━━━ 문서 본문
Paper15. Contrastive Multiview Coding

8 minute read

Contrastive Multiview Coding

출처: Contrastive Multiview Coding
코드: HobbitLong Github

Abstract

Humans view the world through many sensory channels, e.g., the long-wavelength light channel, viewed by the left eye, or the high-frequency vibrations channel, heard by the right ear. Each view is noisy and incomplete, but important factors, such as physics, geometry, and semantics, tend to be shared between all views (e.g., a “dog” can be seen, heard, and felt). We investigate the classic hypothesis that a powerful representation is one that models view-invariant factors. We study this hypothesis under the framework of multiview contrastive learning, where we learn a representation that aims to maximize mutual information between different views of the same scene but is otherwise compact. Our approach scales to any number of views, and is viewagnostic. We analyze key properties of the approach that make it work, finding that the contrastive loss outperforms a popular alternative based on cross-view prediction, and that the more views we learn from, the better the resulting representation captures underlying scene semantics. Our approach achieves state-of-the-art results on image and video unsupervised learning benchmarks. Code is released at: http://github.com/HobbitLong/CMC/.

Multi-Modality를 사용하는 이유는 다른 논문과 마찬가지로, 서로 다른 Information을 종합하여 좀 더 자세히 Classification이 가능하기 때문이다. 해당 논문에서는 전통적으로 많이 사용하는 cross-view prediction보다 Outperform이 가능한 Contrastive Loss를 적용한 Model을 제시한다.

Introduction

Yet lossless representation might not be what we really want, and indeed it is trivial to achieve – the raw data itself is a lossless representation. What we might instead prefer is to keep the “good” information (signal) and throw away the rest (noise).
For example, a useful representation of images might be a feature space in which it is easy to learn to recognize objects. We therefore evaluate our method by testing if the learned representations transfer well to standard semantic recognition tasks.
━━━━━━
활동 - 문서 본문에 따르면, 논문이 제시하는 모델은 어떤 손실을 적용하여 cross-view prediction보다 좋은 성능을 낸다고 하나요? 이 자료는 앞의 문서 본문과 관련이 없습니다.
━━━ 제공 자료
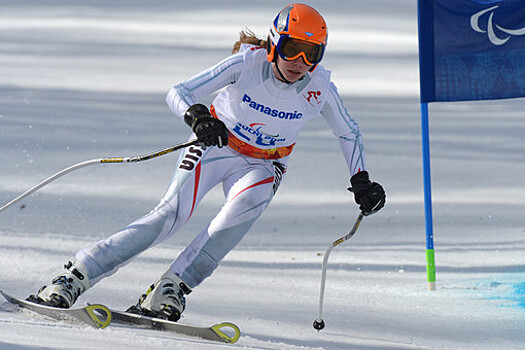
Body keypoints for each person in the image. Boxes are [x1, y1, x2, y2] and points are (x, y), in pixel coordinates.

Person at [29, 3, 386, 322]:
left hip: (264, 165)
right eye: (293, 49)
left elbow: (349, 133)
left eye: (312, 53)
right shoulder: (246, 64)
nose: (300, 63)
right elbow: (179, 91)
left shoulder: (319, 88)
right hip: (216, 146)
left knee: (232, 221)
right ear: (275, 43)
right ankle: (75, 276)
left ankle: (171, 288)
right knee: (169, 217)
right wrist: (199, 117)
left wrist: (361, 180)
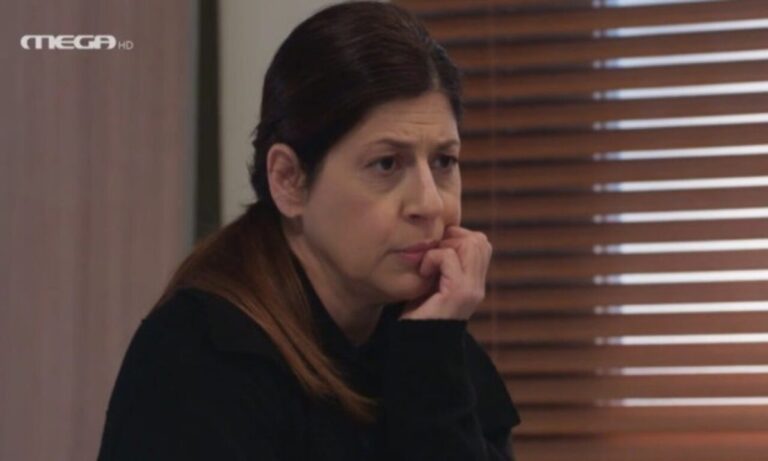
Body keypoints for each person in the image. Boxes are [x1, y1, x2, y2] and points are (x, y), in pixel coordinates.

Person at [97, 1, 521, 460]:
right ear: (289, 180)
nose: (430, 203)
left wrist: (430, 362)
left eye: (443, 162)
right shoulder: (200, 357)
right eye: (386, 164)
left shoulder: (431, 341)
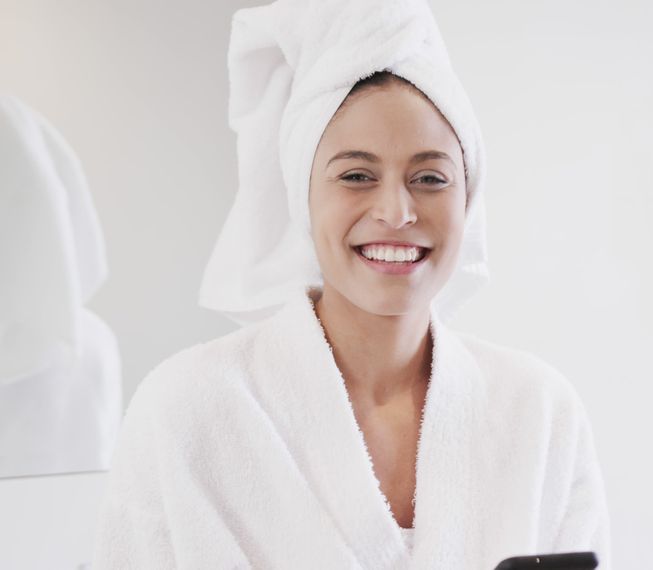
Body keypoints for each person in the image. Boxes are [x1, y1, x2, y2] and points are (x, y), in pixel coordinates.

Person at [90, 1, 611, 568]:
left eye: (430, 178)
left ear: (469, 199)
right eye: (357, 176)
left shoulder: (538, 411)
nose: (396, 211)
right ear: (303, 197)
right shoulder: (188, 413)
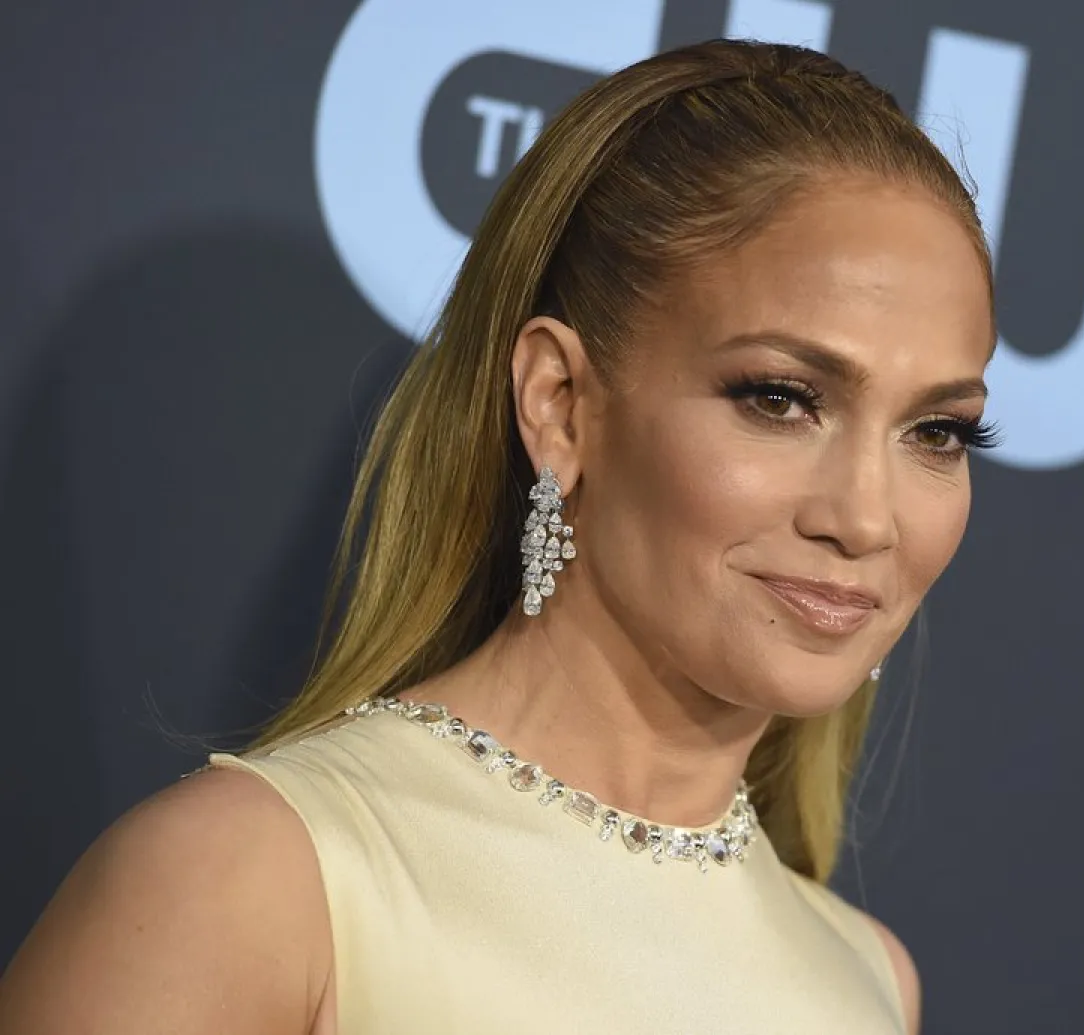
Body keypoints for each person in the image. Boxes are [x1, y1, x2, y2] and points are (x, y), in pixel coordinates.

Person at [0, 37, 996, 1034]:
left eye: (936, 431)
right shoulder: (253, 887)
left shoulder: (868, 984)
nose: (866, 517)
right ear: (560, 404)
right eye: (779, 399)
━━━━━━
━━━ 제공 자료
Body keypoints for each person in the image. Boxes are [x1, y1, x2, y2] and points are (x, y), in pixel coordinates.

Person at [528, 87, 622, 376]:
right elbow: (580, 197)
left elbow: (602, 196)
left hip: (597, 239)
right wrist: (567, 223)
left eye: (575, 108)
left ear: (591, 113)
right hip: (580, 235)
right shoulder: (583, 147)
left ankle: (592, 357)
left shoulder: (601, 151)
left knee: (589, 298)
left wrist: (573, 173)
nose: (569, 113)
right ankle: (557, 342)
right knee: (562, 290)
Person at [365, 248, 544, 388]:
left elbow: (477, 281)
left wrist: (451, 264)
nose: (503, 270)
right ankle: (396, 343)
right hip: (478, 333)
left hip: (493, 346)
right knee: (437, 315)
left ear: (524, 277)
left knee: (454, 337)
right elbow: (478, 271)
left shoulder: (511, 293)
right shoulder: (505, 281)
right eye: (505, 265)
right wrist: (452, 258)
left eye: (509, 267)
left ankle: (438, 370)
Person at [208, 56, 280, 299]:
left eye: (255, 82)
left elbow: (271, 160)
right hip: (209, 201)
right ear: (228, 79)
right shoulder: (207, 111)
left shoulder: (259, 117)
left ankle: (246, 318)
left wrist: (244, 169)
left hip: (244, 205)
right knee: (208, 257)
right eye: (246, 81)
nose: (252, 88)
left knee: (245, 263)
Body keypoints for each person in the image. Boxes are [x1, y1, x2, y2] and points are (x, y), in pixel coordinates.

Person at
━━━━━━
실습 결과 - Contrastive Loss를 적용합니다.